全国各地でも、一般道で当局が法外な通行料を徴収するケースが多く、江蘇省では料金所の職員の月収が、農民の平均月収の約27倍の8千元にのぼることが判明するなど問題化している。
広東省でも、農地の立退きや工場の出稼ぎ農民への給料不払いなどをめぐって抗議行動が続発。汚職も深刻で、地元メディアによると、昨年1月〜今年7月までに検察当局が汚職容疑で取り調べた案件は同省内の県長以上の役人が250人、うち省局長クラス以上は19人に及ぶという」
「物言」わず、黙していたなら、不正や汚職を増長させるのみである。例えそれが「暴動」という形であっても、「物言う」ことは、公平さ=i=平等)への要求であり、そのことは民主主義への道のりを示すものであろう。
05年1月20日の朝日新聞夕刊は、カネボウ化粧品の中国現地法人の女性従業員が職場放棄した事件を伝えている。≪監査強化に反発か≫と見出しをつけているが、「同社によると、18日の職場放棄は北京、上海の計70店舗の大半で起きた。店頭販売の美容員を中心に百数十人に広がった模様だ。余波は19日も続き、上海市内にある現地法人事務所では中国人従業員は殆ど出社しなかった。
(中略)
職場放棄の原因について『人事上のトラブル』『人権侵害』との憶測も流れる。同社は産業再生機構の支援を受けて再建中のため、各社が激戦の上海市場を重視する中でセールス活動の費用を十分に捻出できず、現場の不満を募らせた可能性があるという。
同社は昨年末からコンプライアンス(法令遵守)を強化するとして各店舗への特別監査を強化してきた。18日に発表した輸入化粧品販売をめぐる法令違反を見つけるなど監査の成果もあった。

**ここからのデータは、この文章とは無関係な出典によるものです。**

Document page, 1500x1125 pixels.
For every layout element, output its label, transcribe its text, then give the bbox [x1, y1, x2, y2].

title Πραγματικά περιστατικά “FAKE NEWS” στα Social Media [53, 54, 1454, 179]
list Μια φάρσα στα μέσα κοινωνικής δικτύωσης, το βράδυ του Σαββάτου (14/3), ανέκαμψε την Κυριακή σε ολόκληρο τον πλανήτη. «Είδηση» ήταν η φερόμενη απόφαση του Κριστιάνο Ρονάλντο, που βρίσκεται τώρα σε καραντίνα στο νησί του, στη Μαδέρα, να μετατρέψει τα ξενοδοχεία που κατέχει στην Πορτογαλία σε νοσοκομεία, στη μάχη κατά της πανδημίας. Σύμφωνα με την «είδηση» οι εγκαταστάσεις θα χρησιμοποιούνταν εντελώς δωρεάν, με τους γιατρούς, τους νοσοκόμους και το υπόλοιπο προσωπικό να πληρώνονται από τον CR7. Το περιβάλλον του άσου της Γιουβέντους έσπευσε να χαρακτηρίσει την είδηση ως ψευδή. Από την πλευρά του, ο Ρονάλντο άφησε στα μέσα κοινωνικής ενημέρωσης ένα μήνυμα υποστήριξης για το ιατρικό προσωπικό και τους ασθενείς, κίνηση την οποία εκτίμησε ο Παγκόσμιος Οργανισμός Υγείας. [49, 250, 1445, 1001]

だが、各店の美容員の業務内用にまで調査が進んだことから、『自分が何かを疑われていると強い圧力を感じた従業員も多かった』と明かす社員もいる。
同社は『早急に原因究明を進めたい』としている」
「職場放棄」が正当な行為であったかどうかは、記事からは明確には判断できない。だが「物言う」こと自体が、それが間違っていたとしても、人権行為を目指したものであり、経営者側との話合い・調整によって、人権行為はより的確性を獲得していくのではないだろうか。
05年3月4日の朝日新聞朝刊は、中国農民が共産党地方幹部の罷免を求めた事件を伝えている。
「中国各地で昨年以降、行政による土地開発で耕地を失った農民による地方の共産党幹部らの罷免を求める『リコール』運動が相次いで起きていたことが分かった。署名簿が没収されるなどでいずれも失敗に終わったが、社会主義国の中国で市民が党幹部の罷免を求める運動を起すのは異例。広がる経済格差や役人の腐敗などへの不満の高まりとともに、住民意識の変化を示している(後略)」
「中国のリコール」を「キーワード」として解説している。
「中国の農村部では、末端レベルの自治組織『村民委員会』の主任(村長)らが唯一、住民の直接選挙で選ばれている。
現行法では、自治組織のトップである村長に対する住民のリコール権は規定されたが、県、郷、鎮の行政首長については明確な規定はない。
議会にあたる人民代表大会の代表(議員)に対するリコ−ル権は規定されている。
ただ住民によるリコ−ル権は直接選挙で選ばれる郷鎮とその上の県レベルまでにとどまり、間接的に選ばれる県レベル以上の場合、議会閉会中は人代常務委員会に委ねられている。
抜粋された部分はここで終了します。